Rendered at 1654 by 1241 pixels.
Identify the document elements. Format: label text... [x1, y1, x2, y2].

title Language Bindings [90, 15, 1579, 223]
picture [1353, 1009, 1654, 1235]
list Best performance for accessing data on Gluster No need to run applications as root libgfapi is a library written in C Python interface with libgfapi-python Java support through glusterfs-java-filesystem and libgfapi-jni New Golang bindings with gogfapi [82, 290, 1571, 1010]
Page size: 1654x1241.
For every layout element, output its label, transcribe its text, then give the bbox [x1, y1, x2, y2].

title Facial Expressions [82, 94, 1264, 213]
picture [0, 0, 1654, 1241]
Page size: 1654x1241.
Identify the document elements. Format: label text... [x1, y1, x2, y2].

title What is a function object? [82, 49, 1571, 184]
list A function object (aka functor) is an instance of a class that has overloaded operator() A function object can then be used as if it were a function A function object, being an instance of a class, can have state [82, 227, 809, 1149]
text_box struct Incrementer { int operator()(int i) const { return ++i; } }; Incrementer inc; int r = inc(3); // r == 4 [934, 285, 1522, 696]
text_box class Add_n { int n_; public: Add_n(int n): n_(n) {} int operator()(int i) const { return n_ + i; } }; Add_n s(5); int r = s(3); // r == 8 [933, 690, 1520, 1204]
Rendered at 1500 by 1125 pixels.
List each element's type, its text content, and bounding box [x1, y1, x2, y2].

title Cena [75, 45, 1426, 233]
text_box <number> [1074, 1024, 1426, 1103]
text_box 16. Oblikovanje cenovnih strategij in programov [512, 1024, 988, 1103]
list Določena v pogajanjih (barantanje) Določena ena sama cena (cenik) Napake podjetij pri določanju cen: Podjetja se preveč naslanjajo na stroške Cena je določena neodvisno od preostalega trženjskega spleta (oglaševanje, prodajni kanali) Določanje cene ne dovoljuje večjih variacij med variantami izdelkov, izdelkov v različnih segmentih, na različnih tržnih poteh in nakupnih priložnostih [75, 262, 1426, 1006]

=== Goal of the exercise ===
Copy the rows verbatim, from the first line through the line containing "picture [0, 0, 1654, 1241]", both ends included.

=== Solution below ===
Rendered at 1654 by 1241 pixels.
Identify the document elements. Format: label text... [x1, y1, x2, y2].

title Language Bindings [90, 15, 1579, 223]
picture [1353, 1009, 1654, 1235]
list Best performance for accessing data on Gluster No need to run applications as root libgfapi is a library written in C Python interface with libgfapi-python Java support through glusterfs-java-filesystem and libgfapi-jni New Golang bindings with gogfapi [82, 290, 1571, 1010]
Page size: 1654x1241.
For every layout element, output its label, transcribe its text, then give the bbox [x1, y1, x2, y2].

title Facial Expressions [82, 94, 1264, 213]
picture [0, 0, 1654, 1241]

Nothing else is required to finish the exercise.